Diese Stadt erstaunt mich immer wieder. Auch wenn ich es zum hundertsten Mal sage – ich liebe Berlin. Und ich mache ja alles mit. Dinner in Abendrobe, Bierchen im Jogginganzug in einer Kreuzberger Eckkneipe, mit innerlicher Hipsterbrille zwischen Freaks und Cineasten in den Panorama-Vorstellungen der Berlinale sitzen. Es gibt wenig, das ich nicht ausprobiere, dazu ist das Tablett der Möglichkeiten zu voll und ich muss mir im Grunde immer nur das nehmen, was ich kosten möchte. Diesmal koste ich mit meiner Freundin Bridge. Sie möchte mit mir nach Neukölln, da macht so ein „Bio-Dings“ auf. Biodings finde ich super, und Neukölln erschließe ich mir, dank meiner Freundin, langsam aber sicher und bin schon ein bisschen verliebt. Ein Bezirk wie hundert Städte.
Lächelnde Hühner und fröhliche Schweine
Ich nehme mir ein hartgekochtes Ei vom Perlhuhn. Der Eiermann heißt Herr Habel und schenkt mir ein paar der besten Eier, die ich je probiert habe. Ich habe das Gefühl, die sind schon gewürzt, wenn sie aus der Schale gepellt werden! Das Besondere, sagt Herr Habel, ist, dass er einen mobilen Stall hat. Mit sieben Hennen und einem Hahn. So zieht er von Kräuterwiese zu Kräuterwiese und kann so den Hühnern immer frisches Futter anbieten. Der Landwirt ist sichtlich stolz auf seine Erfindung. Auf 140.000 qm in Falkenhagen fehlt es den Hühnern an nichts. Ich sehe vor meinem geistigen Auge nicht nur glückliche, sondern lächelnde Hühner.
Das Konzept einer Food Assembly
Ich probiere noch frisches Brot, Kürbiskernöl, Säfte, Kräuter, Marmelade. Alles aus der Region. Und was ist das hier nun?

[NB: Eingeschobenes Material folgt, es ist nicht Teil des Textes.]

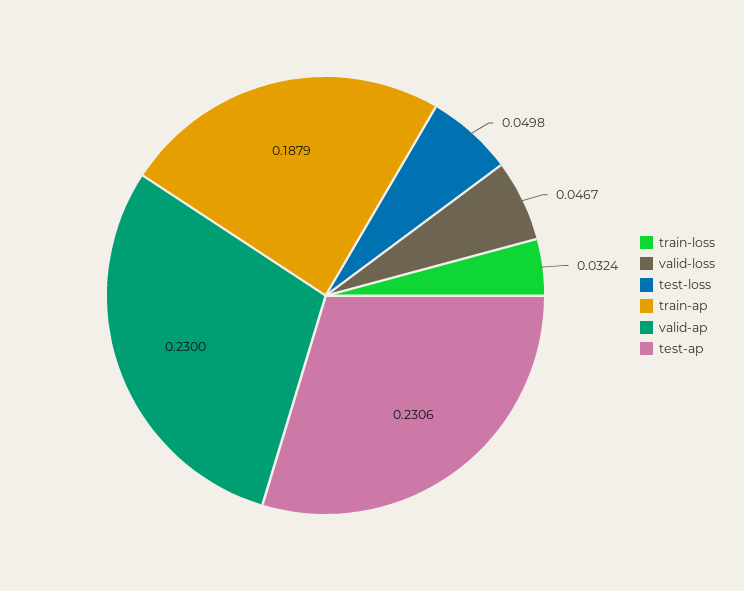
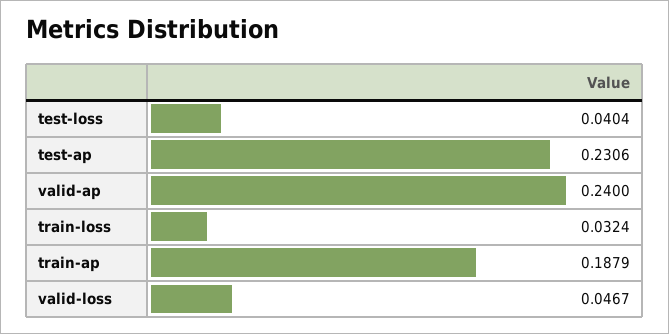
test-loss: 0.0498 -> 0.0404
valid-ap: 0.23 -> 0.24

Eine der schönsten Ideen, von denen ich lange gehört habe – eine „Food Assembly“. Es gibt sie weltweit, und wer eine gründet, kontaktiert verschiedenste Erzeuger aus der Nähe, um die besten Produkte zusammenzustellen. In diesem Falle ist es die Italienerin Giulia Giacomini von „Agora“, einer Mischung aus Künstlertreffpunkt und Kreativschmiede, die hier treibende Kraft ist. Das Prinzip ist sehr einfach. Man meldet sich auf einer Website an und gibt Bestellungen auf. Jeden Mittwoch, wenn ein Mindestbestellwert der Nutzer erreicht wird, kann man sich seine Waren im Garten von „Agora“ abholen. So wird wirklich nur geliefert, was gebraucht wird. Ergo, weniger Benzin, weniger Abfall, mehr Nachhaltigkeit. Und wir tun etwas für die Region, wenn wir hier bestellen. Mit so viel Liebe stellen die Landwirte ihre Produkte vor, da möchte man im Grunde selber zum Bauern werden.
Die „Food Assembly“ inspiriert mich. Sie tut etwas für die Gemeinschaft, für den Kiez. Sie ist umweltbewusst, ohne verbissen oder dogmatisch zu sein, und sie ist das genaue Gegenprogramm zum hektischen und lauten Stadtleben. Sie ist frei von Egoismus, ohne aufdringlich zu sein. Schön, dass es immer auch Alternativen gibt zum fast food – fast life gibt. Ich möchte diesen Dingen immer wieder begegnen. Weil sie die Welt schöner machen. Und netter.
Und ein bisschen habe ich beim Schreiben auch eine Blume im Haar.